■ TASK PROMPT:
Repeat the data verbatim, images excluded.

■ EXCERPTED DATA:
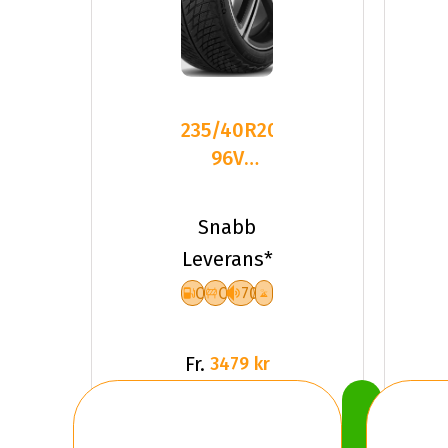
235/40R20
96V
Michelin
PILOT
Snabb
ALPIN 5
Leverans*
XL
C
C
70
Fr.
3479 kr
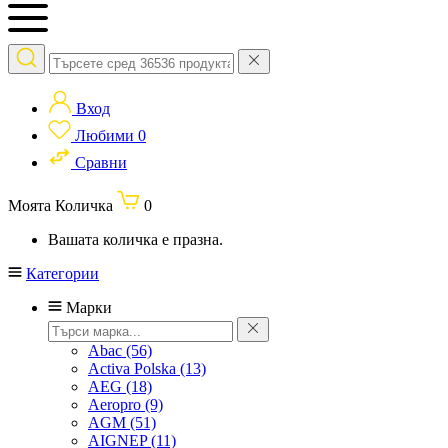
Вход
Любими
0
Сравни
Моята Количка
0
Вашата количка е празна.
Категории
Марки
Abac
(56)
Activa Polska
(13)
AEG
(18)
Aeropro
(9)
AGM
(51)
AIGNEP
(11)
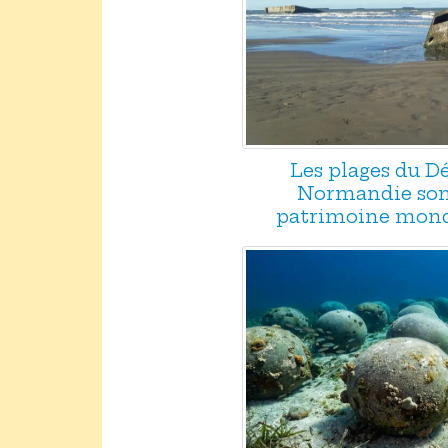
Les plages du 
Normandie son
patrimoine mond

■ EXERCISE OUTPUT:
235/40R20
96V
Michelin
PILOT
Snabb
ALPIN 5
Leverans*
XL
C
C
70
Fr.
3479 kr
Вход
Любими
0
Сравни
Моята Количка
0
Вашата количка е празна.
Категории
Марки
Abac
(56)
Activa Polska
(13)
AEG
(18)
Aeropro
(9)
AGM
(51)
AIGNEP
(11)
Les plages du 
Normandie son
patrimoine mond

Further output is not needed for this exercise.